Crisis grips Ukraine

By bne IntelliNews January 18, 2012

bne -

Following a slowdown in growth in September-November, Ukraine's industrial production fell in December for the first time since the meltdown of 2009, suggesting an economic crisis is now underway.

The state statistics committee revealed on January 17 that industrial production fell by 0.5% year on year in December, the first drop since October 2009. "December's statistics give official reason to talk of the start of a second wave of the economic crisis," Dragon Capital analyst Olena Bilan told Kommersant. "We were expecting this earlier, but many companies were filling inventory which delayed the onset of the drop."

Worst affected by the drop were oil and gas (-10,4%), light industry (-7%), metallurgy (-4,7%), electricity (-5.3%) and chemicals (-1,1%). Analysts expect the situation to get worse in January, and then flatten out in February, with negative growth overall for the first quarter of 2012.

The economy was still supported by a strong result in agriculture, which saw a record harvest increase production by 11.7%. Construction also performed well, with publicly-funded infrastructure projects in the run-up to the Euro 2012 football championships pushing the sector to growth of 11.1%. However both these are one-offs factors and the effects are already fading.

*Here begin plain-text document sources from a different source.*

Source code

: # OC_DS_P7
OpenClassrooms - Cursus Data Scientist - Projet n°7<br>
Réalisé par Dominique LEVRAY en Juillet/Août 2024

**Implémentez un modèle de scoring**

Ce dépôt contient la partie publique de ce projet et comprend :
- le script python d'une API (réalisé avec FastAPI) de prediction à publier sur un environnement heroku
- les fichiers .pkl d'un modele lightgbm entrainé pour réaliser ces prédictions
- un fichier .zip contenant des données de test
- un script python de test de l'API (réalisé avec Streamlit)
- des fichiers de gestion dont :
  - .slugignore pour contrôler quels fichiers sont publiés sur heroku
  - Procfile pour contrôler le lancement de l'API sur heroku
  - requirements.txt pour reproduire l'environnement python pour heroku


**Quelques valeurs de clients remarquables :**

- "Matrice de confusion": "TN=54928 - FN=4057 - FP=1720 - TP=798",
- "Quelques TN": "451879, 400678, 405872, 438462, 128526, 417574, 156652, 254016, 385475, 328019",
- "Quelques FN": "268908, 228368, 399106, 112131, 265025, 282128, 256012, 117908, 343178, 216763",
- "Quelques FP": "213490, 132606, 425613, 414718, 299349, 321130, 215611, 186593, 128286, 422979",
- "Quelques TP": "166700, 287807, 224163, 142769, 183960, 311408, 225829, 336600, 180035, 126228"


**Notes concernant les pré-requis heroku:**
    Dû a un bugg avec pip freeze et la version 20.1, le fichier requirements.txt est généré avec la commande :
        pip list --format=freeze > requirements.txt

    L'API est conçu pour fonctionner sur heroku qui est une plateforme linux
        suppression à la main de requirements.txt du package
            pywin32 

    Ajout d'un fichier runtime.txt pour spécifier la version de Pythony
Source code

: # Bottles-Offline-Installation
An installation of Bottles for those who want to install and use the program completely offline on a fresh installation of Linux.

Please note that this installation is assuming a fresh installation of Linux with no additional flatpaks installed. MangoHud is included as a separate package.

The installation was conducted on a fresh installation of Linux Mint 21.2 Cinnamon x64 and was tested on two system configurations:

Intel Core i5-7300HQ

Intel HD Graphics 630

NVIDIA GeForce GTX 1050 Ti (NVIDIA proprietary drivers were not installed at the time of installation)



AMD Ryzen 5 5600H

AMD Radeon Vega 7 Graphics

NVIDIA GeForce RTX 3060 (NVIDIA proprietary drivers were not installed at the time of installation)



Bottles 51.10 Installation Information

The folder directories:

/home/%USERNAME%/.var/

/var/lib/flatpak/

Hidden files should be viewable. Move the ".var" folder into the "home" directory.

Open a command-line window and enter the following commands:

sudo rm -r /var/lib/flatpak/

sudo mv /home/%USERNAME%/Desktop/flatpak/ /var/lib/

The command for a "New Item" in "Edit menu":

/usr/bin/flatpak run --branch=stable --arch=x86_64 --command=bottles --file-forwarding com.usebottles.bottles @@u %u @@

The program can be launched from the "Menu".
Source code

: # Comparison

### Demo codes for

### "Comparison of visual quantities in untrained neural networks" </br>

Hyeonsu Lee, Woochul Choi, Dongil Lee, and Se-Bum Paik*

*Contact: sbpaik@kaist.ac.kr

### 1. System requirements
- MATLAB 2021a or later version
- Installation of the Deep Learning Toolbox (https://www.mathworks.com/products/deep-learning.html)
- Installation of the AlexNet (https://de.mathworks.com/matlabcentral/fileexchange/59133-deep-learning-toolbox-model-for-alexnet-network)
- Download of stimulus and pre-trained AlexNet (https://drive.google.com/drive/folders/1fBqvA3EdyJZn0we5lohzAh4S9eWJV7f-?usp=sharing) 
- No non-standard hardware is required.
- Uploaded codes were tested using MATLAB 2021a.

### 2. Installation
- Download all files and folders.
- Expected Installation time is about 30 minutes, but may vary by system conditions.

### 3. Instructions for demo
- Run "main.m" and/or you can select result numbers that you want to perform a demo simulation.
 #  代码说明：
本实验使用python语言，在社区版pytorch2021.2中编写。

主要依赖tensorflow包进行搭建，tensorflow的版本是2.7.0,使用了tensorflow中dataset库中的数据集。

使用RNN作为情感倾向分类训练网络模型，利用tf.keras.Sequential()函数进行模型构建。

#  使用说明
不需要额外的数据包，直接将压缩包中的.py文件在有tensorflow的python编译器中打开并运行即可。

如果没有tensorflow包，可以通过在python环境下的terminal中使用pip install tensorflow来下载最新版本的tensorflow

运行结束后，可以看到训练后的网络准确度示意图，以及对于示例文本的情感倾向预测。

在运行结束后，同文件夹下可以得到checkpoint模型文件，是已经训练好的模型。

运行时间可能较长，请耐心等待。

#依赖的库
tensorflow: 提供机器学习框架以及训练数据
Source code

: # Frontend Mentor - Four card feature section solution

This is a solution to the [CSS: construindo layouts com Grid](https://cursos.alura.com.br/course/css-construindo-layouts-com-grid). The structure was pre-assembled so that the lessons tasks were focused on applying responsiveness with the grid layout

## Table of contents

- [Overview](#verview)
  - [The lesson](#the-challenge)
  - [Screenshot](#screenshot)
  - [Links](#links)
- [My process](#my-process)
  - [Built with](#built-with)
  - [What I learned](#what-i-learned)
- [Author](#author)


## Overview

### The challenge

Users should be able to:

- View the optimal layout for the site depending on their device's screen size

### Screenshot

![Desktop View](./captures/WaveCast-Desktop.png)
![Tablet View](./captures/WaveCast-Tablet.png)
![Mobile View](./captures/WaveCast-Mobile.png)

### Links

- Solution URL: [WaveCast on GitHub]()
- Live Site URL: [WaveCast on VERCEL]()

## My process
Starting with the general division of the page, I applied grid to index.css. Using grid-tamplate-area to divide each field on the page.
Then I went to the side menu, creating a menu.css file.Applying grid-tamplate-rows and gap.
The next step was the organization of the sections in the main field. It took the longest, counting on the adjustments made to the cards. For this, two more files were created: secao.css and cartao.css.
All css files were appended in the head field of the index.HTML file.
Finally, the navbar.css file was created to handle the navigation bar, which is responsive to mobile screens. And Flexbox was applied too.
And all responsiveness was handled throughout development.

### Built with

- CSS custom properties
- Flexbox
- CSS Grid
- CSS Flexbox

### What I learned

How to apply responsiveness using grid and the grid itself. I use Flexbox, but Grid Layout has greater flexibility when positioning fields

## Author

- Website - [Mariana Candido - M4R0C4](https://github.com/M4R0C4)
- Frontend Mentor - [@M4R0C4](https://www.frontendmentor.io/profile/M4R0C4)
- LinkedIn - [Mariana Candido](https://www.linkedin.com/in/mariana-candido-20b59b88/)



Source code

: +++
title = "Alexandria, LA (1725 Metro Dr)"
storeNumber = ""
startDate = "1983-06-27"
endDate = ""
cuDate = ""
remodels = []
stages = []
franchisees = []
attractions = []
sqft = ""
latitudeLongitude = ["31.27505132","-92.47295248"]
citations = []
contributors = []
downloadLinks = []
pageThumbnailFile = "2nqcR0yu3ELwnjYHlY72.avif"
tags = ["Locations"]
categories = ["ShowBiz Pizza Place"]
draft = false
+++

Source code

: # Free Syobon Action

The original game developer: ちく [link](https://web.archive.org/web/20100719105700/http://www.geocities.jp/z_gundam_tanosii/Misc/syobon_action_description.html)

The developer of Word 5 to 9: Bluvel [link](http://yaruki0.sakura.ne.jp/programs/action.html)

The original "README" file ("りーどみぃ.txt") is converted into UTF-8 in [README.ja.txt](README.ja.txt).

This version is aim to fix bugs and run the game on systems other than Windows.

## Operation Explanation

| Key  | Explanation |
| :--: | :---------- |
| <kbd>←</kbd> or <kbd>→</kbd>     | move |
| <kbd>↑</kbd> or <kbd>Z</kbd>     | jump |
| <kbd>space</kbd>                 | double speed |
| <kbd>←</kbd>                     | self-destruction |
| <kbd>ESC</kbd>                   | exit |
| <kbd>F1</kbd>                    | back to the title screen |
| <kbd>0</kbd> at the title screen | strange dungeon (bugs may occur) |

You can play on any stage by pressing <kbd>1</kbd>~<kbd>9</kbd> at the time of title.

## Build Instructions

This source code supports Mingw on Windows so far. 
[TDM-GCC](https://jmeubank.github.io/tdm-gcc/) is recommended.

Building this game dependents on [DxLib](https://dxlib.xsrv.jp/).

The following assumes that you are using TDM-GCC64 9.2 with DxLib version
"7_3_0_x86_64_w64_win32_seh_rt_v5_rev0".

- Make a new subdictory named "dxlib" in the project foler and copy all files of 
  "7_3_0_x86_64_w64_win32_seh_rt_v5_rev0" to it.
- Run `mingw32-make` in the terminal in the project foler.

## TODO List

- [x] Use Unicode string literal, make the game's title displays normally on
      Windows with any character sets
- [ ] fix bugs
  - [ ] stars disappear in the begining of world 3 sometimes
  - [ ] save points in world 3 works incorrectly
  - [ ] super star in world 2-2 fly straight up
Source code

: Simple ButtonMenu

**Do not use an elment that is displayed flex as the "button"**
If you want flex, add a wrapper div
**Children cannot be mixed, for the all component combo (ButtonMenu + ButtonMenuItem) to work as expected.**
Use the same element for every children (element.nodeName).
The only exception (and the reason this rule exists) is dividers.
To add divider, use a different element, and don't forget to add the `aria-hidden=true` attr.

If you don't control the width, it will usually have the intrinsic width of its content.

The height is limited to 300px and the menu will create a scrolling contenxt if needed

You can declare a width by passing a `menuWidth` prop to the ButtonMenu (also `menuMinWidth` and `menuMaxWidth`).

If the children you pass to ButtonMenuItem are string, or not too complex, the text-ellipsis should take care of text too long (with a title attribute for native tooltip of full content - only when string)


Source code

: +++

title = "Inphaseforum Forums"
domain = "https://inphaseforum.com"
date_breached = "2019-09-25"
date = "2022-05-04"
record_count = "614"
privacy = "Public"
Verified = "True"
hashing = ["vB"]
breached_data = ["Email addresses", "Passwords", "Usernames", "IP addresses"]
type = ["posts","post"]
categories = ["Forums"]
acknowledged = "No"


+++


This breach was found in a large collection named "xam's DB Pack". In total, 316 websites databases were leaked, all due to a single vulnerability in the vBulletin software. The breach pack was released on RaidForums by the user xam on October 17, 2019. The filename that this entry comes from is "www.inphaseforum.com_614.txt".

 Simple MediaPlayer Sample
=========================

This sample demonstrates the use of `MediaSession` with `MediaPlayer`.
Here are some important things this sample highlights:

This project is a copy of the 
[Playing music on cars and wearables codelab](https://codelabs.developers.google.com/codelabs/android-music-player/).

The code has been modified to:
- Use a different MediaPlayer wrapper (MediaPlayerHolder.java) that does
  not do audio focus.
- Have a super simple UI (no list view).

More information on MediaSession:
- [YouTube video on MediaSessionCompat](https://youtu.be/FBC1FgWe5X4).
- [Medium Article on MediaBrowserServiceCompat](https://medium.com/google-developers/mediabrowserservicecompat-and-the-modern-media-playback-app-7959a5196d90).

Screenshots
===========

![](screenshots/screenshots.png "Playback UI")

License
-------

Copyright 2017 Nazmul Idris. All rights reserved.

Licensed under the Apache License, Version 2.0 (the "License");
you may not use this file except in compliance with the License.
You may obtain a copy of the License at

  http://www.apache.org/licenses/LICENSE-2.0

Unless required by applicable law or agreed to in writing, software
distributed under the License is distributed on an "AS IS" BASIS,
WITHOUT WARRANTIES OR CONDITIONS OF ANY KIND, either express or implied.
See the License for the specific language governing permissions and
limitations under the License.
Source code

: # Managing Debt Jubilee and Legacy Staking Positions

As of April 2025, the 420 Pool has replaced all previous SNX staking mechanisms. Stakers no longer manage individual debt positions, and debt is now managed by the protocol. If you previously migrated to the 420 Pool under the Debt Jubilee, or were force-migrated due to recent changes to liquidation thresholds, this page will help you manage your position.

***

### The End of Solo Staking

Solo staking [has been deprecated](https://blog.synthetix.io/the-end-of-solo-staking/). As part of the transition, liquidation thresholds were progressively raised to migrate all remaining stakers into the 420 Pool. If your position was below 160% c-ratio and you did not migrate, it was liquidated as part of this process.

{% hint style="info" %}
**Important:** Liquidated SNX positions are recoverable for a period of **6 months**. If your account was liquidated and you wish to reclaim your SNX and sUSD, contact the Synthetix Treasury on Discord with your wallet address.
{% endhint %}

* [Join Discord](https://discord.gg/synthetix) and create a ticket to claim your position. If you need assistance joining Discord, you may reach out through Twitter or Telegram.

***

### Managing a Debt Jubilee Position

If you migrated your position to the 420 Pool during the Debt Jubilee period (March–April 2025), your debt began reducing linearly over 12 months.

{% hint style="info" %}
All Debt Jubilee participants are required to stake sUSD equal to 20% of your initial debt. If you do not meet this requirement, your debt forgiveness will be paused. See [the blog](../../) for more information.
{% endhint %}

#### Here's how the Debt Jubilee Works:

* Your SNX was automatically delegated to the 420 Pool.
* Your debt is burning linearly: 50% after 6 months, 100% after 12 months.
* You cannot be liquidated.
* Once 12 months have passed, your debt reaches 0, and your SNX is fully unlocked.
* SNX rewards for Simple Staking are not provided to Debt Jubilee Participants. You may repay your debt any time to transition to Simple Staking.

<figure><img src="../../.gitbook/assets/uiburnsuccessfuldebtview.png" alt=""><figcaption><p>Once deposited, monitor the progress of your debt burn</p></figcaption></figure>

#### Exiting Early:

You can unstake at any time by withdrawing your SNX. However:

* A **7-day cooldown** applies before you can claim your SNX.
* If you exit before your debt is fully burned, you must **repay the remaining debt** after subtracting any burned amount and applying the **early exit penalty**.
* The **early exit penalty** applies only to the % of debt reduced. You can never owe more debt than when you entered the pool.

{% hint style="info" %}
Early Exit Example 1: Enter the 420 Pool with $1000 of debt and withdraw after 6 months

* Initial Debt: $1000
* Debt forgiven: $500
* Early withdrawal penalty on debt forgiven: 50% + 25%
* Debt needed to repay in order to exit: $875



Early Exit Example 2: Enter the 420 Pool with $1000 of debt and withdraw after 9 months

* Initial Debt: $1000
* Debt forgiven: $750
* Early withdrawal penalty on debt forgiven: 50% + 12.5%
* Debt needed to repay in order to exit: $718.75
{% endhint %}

Erste Bank's newly released macro forecast for 2012 acknowledges the change in Ukraine's fortunes by lowering the bank's GDP growth forecast for 2012 to a mere 1%, compared to a government prognosis only a few months ago of 5-6%.

"The rising cost of debt around the world and the slowdown in European and Asian economies already had a negative impact on the Ukrainian economy," writes analyst Marian Zablotsky. "As for investments, these will stagnate, on the back of rising interest rates. Credit rates are now higher than PPI and CPI, while requirements for loan applications have also toughened," he added.